Can I Keep A Credit Card If I File Bankruptcy?
Many bankruptcy debtors need a credit card for work. Whether it is necessary for business purchases or travel, it is common for a debtor to ask, “Can I keep one of my credit cards?”
The answer to this question depends on a few circumstances. First, is there a balance on the card? If your card balance is zero on the day that you file your bankruptcy, then the credit card company is not a “creditor” for bankruptcy purposes, and you do not have to list the card as a debt in your bankruptcy schedules. Consequently, the credit card company will not receive notice of your bankruptcy case.
Before you pay down your credit card debt, be advised that substantial payments to creditors shortly before filing bankruptcy could cause a serious problem. Large payments to a creditor within 90 days of your bankruptcy filing may be avoided by the bankruptcy trustee. The trustee could compel the turnover of money paid to your credit card company and then divide it between all unsecured creditors (after the trustee takes a cut, of course). If you are considering a bankruptcy filing, speak to an experienced bankruptcy attorney before making large payments to any creditor.
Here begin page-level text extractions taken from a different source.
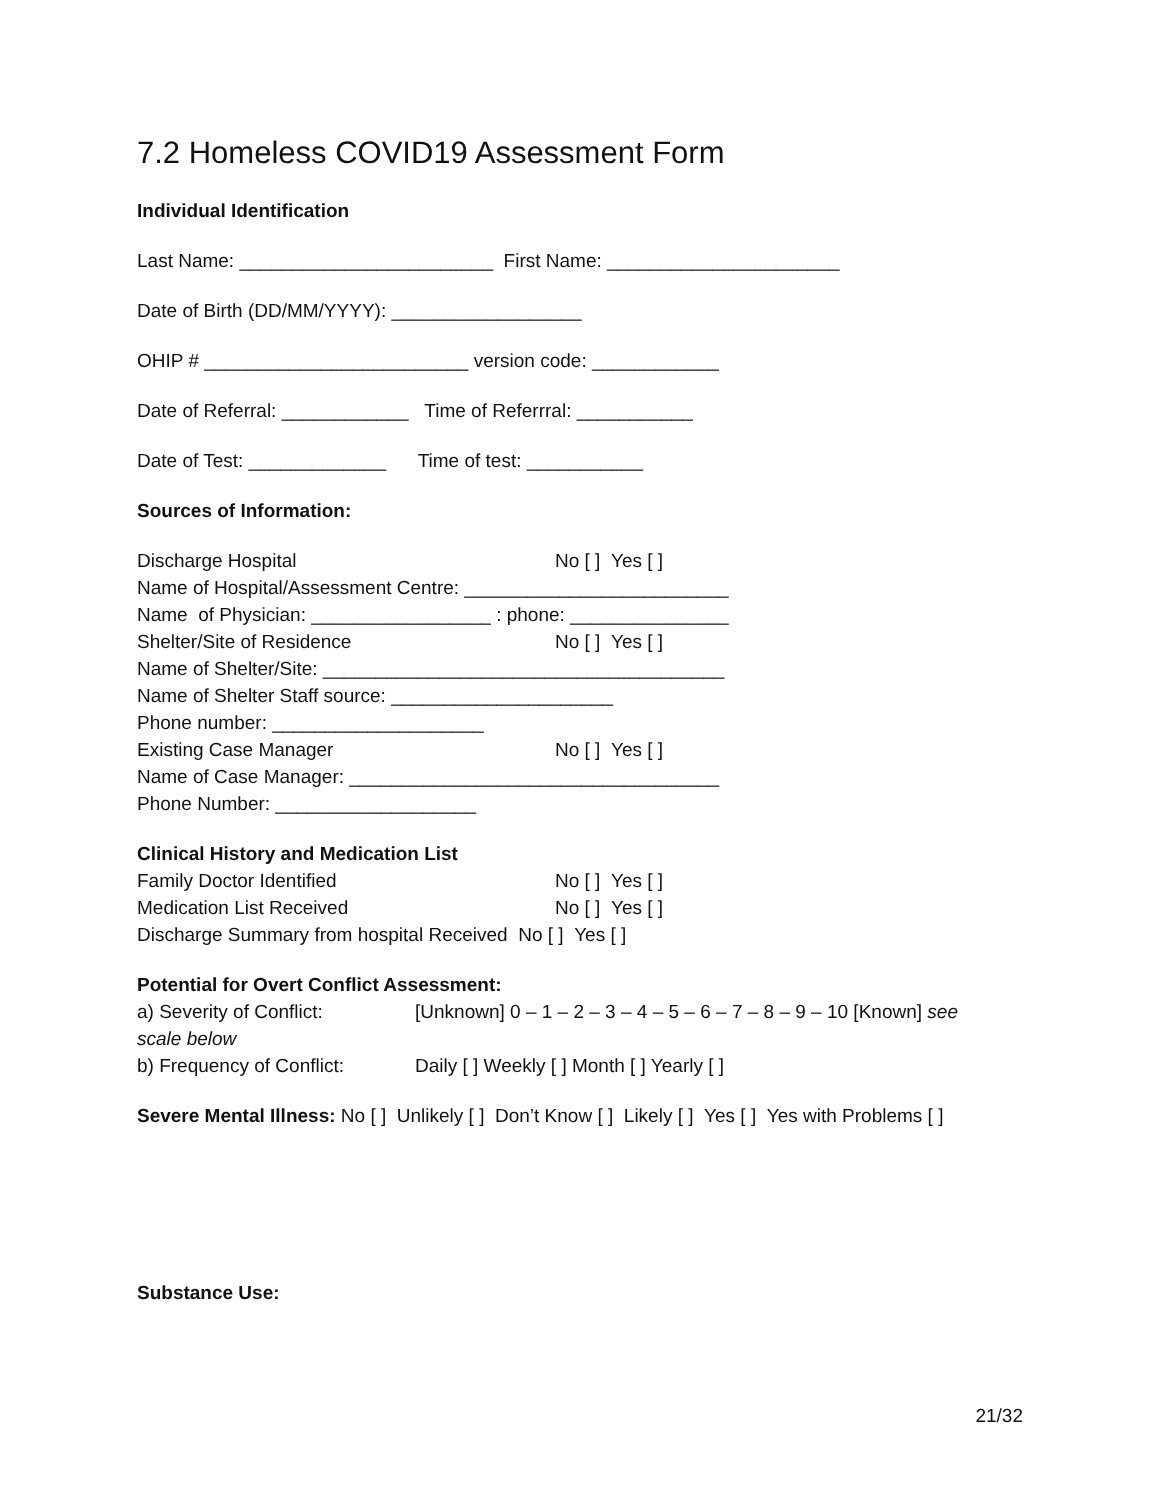7.2 Homeless COVID19 Assessment Form
Individual Identification
Last Name: ________________________ First Name: ______________________
Date of Birth (DD/MM/YYYY): __________________
OHIP # _________________________ version code: ____________
Date of Referral: ____________ Time of Referrral: ___________
Date of Test: _____________ Time of test: ___________
Sources of Information:
Discharge Hospital No [ ] Yes [ ]
Name of Hospital/Assessment Centre: _________________________
Name of Physician: _________________ : phone: _______________
Shelter/Site of Residence No [ ] Yes [ ]
Name of Shelter/Site: ______________________________________
Name of Shelter Staff source: _____________________
Phone number: ____________________
Existing Case Manager No [ ] Yes [ ]
Name of Case Manager: ___________________________________
Phone Number: ___________________
Clinical History and Medication List
Family Doctor Identified No [ ] Yes [ ]
Medication List Received No [ ] Yes [ ]
Discharge Summary from hospital Received No [ ] Yes [ ]
Potential for Overt Conflict Assessment:
a) Severity of Conflict: [Unknown] 0 – 1 – 2 – 3 – 4 – 5 – 6 – 7 – 8 – 9 – 10 [Known] see
scale below
b) Frequency of Conflict: Daily [ ] Weekly [ ] Month [ ] Yearly [ ]
Severe Mental Illness: No [ ] Unlikely [ ] Don’t Know [ ] Likely [ ] Yes [ ] Yes with Problems [ ]
Substance Use:
21/32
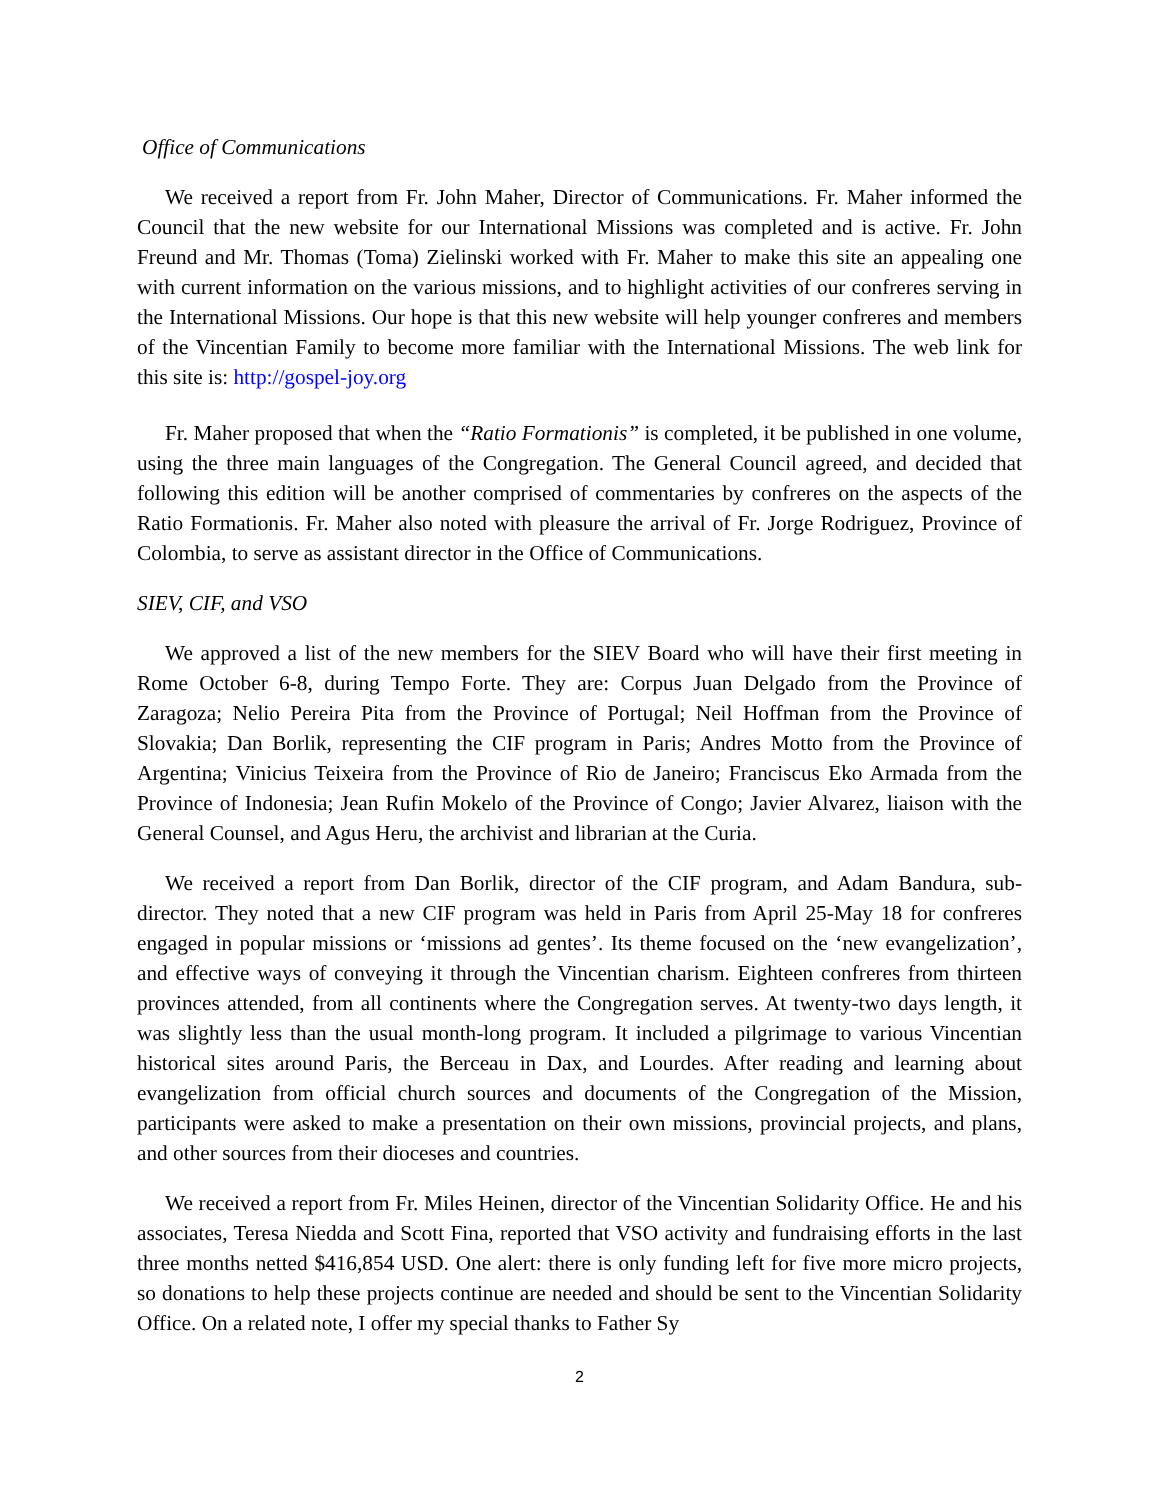Office of Communications
We received a report from Fr. John Maher, Director of Communications. Fr. Maher informed the Council that the new website for our International Missions was completed and is active. Fr. John Freund and Mr. Thomas (Toma) Zielinski worked with Fr. Maher to make this site an appealing one with current information on the various missions, and to highlight activities of our confreres serving in the International Missions. Our hope is that this new website will help younger confreres and members of the Vincentian Family to become more familiar with the International Missions. The web link for this site is: http://gospel-joy.org
Fr. Maher proposed that when the “Ratio Formationis” is completed, it be published in one volume, using the three main languages of the Congregation. The General Council agreed, and decided that following this edition will be another comprised of commentaries by confreres on the aspects of the Ratio Formationis. Fr. Maher also noted with pleasure the arrival of Fr. Jorge Rodriguez, Province of Colombia, to serve as assistant director in the Office of Communications.
SIEV, CIF, and VSO
We approved a list of the new members for the SIEV Board who will have their first meeting in Rome October 6-8, during Tempo Forte. They are: Corpus Juan Delgado from the Province of Zaragoza; Nelio Pereira Pita from the Province of Portugal; Neil Hoffman from the Province of Slovakia; Dan Borlik, representing the CIF program in Paris; Andres Motto from the Province of Argentina; Vinicius Teixeira from the Province of Rio de Janeiro; Franciscus Eko Armada from the Province of Indonesia; Jean Rufin Mokelo of the Province of Congo; Javier Alvarez, liaison with the General Counsel, and Agus Heru, the archivist and librarian at the Curia.
We received a report from Dan Borlik, director of the CIF program, and Adam Bandura, sub-director. They noted that a new CIF program was held in Paris from April 25-May 18 for confreres engaged in popular missions or ‘missions ad gentes’. Its theme focused on the ‘new evangelization’, and effective ways of conveying it through the Vincentian charism. Eighteen confreres from thirteen provinces attended, from all continents where the Congregation serves. At twenty-two days length, it was slightly less than the usual month-long program. It included a pilgrimage to various Vincentian historical sites around Paris, the Berceau in Dax, and Lourdes. After reading and learning about evangelization from official church sources and documents of the Congregation of the Mission, participants were asked to make a presentation on their own missions, provincial projects, and plans, and other sources from their dioceses and countries.
We received a report from Fr. Miles Heinen, director of the Vincentian Solidarity Office. He and his associates, Teresa Niedda and Scott Fina, reported that VSO activity and fundraising efforts in the last three months netted $416,854 USD. One alert: there is only funding left for five more micro projects, so donations to help these projects continue are needed and should be sent to the Vincentian Solidarity Office. On a related note, I offer my special thanks to Father Sy
2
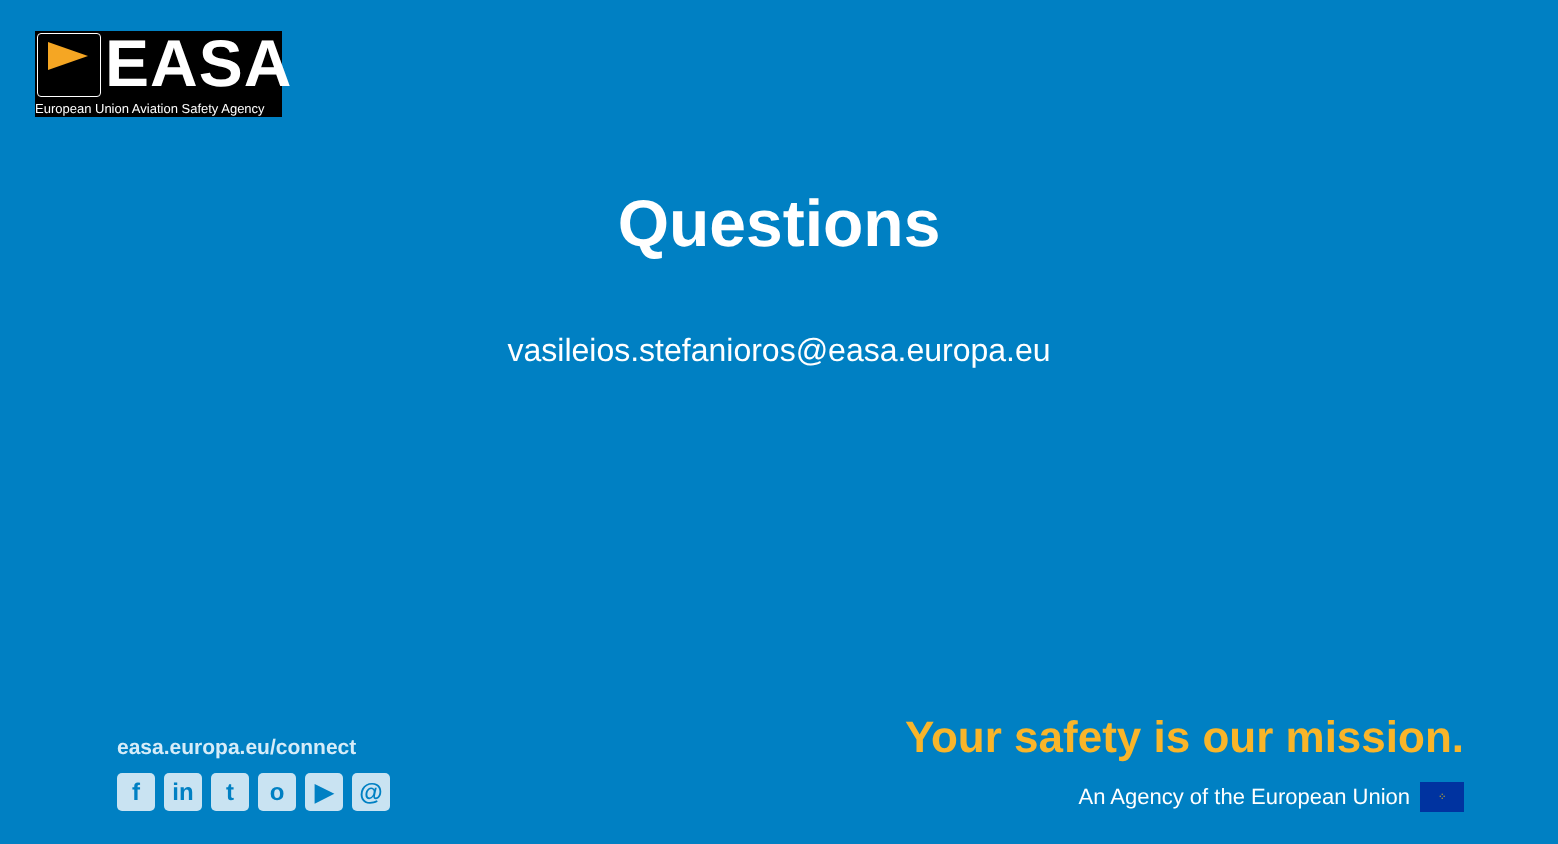EASA
European Union Aviation Safety Agency
Questions
vasileios.stefanioros@easa.europa.eu
easa.europa.eu/connect
f in t o ▶ @
Your safety is our mission.
An Agency of the European Union
⁘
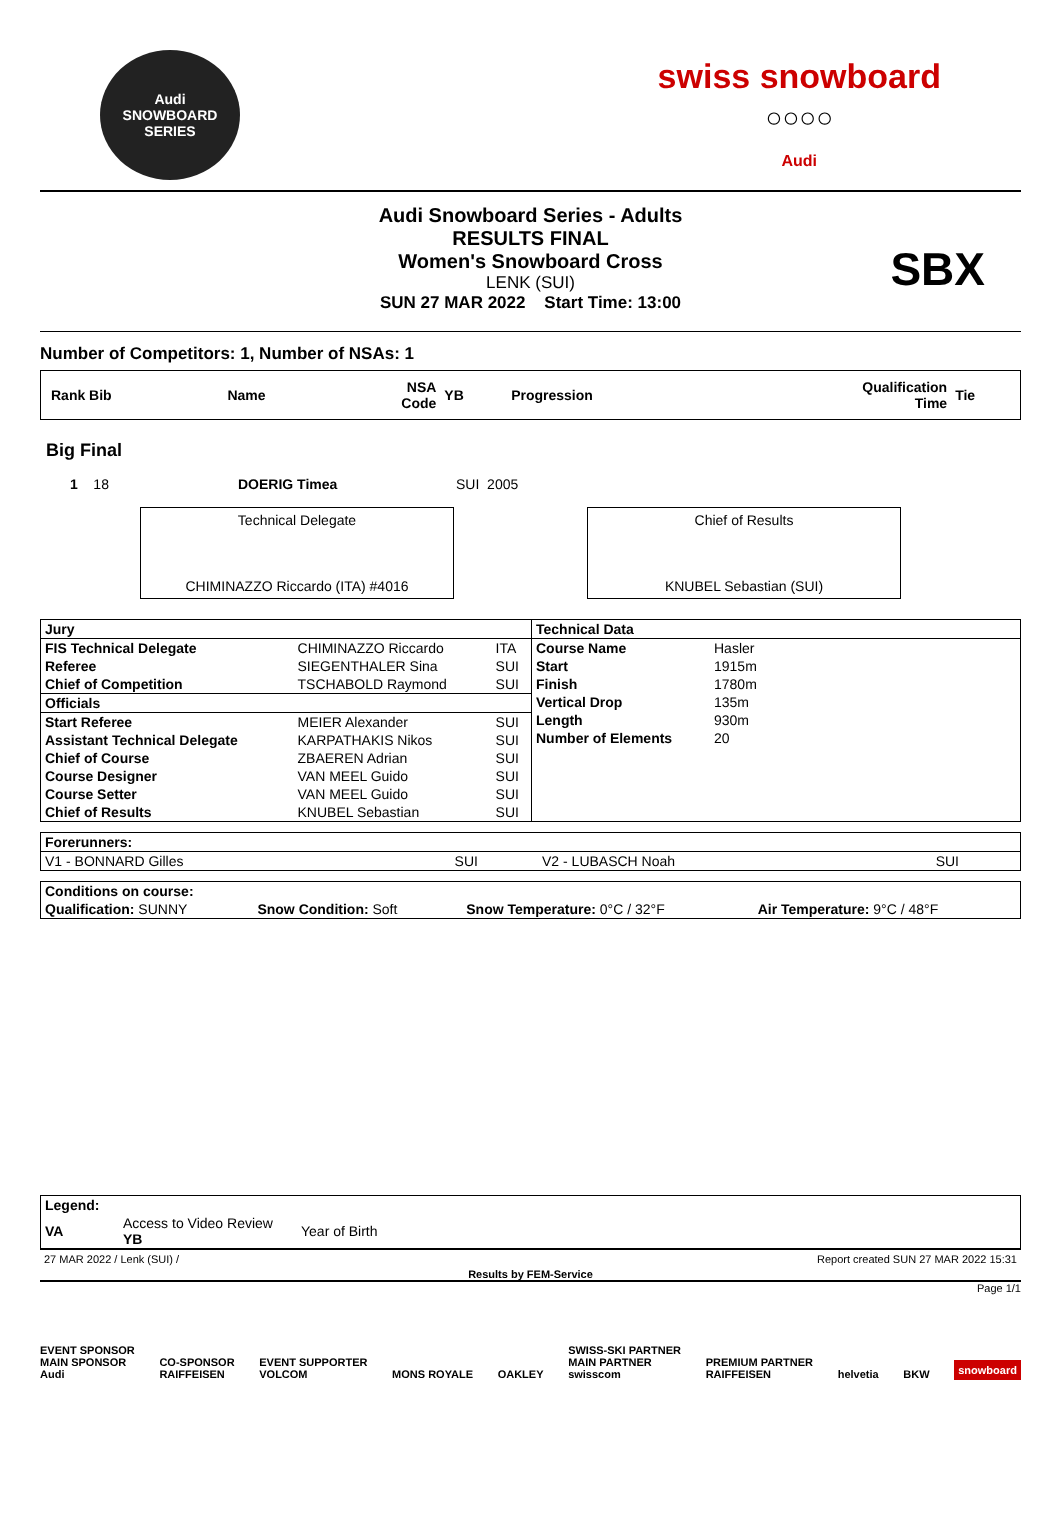Audi
SNOWBOARD SERIES
swiss snowboard
○○○○
Audi
Audi Snowboard Series - Adults
RESULTS FINAL
Women's Snowboard Cross
LENK (SUI)
SUN 27 MAR 2022 Start Time: 13:00
SBX
Number of Competitors: 1, Number of NSAs: 1
| Rank Bib | Name | NSA Code | YB | Progression | Qualification Time | Tie |
| --- | --- | --- | --- | --- | --- | --- |
Big Final
| 1 18 | DOERIG Timea | SUI 2005 |
Technical Delegate
CHIMINAZZO Riccardo (ITA) #4016
Chief of Results
KNUBEL Sebastian (SUI)
| / Jury / / / / --- / --- / --- / / FIS Technical Delegate / CHIMINAZZO Riccardo / ITA / / Referee / SIEGENTHALER Sina / SUI / / Chief of Competition / TSCHABOLD Raymond / SUI / / Officials / / / / Start Referee / MEIER Alexander / SUI / / Assistant Technical Delegate / KARPATHAKIS Nikos / SUI / / Chief of Course / ZBAEREN Adrian / SUI / / Course Designer / VAN MEEL Guido / SUI / / Course Setter / VAN MEEL Guido / SUI / / Chief of Results / KNUBEL Sebastian / SUI / | / Technical Data / / / --- / --- / / Course Name / Hasler / / Start / 1915m / / Finish / 1780m / / Vertical Drop / 135m / / Length / 930m / / Number of Elements / 20 / |
| Forerunners: | | | |
| --- | --- | --- | --- |
| V1 - BONNARD Gilles | SUI | V2 - LUBASCH Noah | SUI |
| Conditions on course: | | | |
| --- | --- | --- | --- |
| Qualification: SUNNY | Snow Condition: Soft | Snow Temperature: 0°C / 32°F | Air Temperature: 9°C / 48°F |
| Legend: | | |
| --- | --- | --- |
| VA | Access to Video Review YB | Year of Birth |
27 MAR 2022 / Lenk (SUI) / Report created SUN 27 MAR 2022 15:31
Results by FEM-Service
Page 1/1
EVENT SPONSOR
MAIN SPONSOR
Audi CO-SPONSOR
RAIFFEISEN EVENT SUPPORTER
VOLCOM MONS ROYALE OAKLEY SWISS-SKI PARTNER
MAIN PARTNER
swisscom PREMIUM PARTNER
RAIFFEISEN helvetia BKW snowboard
The second circumstance to consider is, will the credit card company find out about your bankruptcy filing and cancel your card? Credit card companies perform periodic credit checks of customers to minimize risk. You may be able to keep your pre-bankruptcy credit card for a time, but then discover your card has been cancelled at an inconvenient time.
Finally, what type of bankruptcy case are you filing? In a Chapter 13 case, the debtor is prohibited from incurring any new debt without the approval of the trustee and bankruptcy court. Using credit during a Chapter 13 case can land you in trouble with the court, and your case could be dismissed.
Keeping a credit card after bankruptcy is often tricky business. Fortunately, many Chapter 7 debtors receive credit card offers soon after discharge, in some cases from the same companies they recently discharged. The usual advice is to discharge all of your unsecured creditors. If you need a credit card for work, apply for a new card or open a secured credit card account.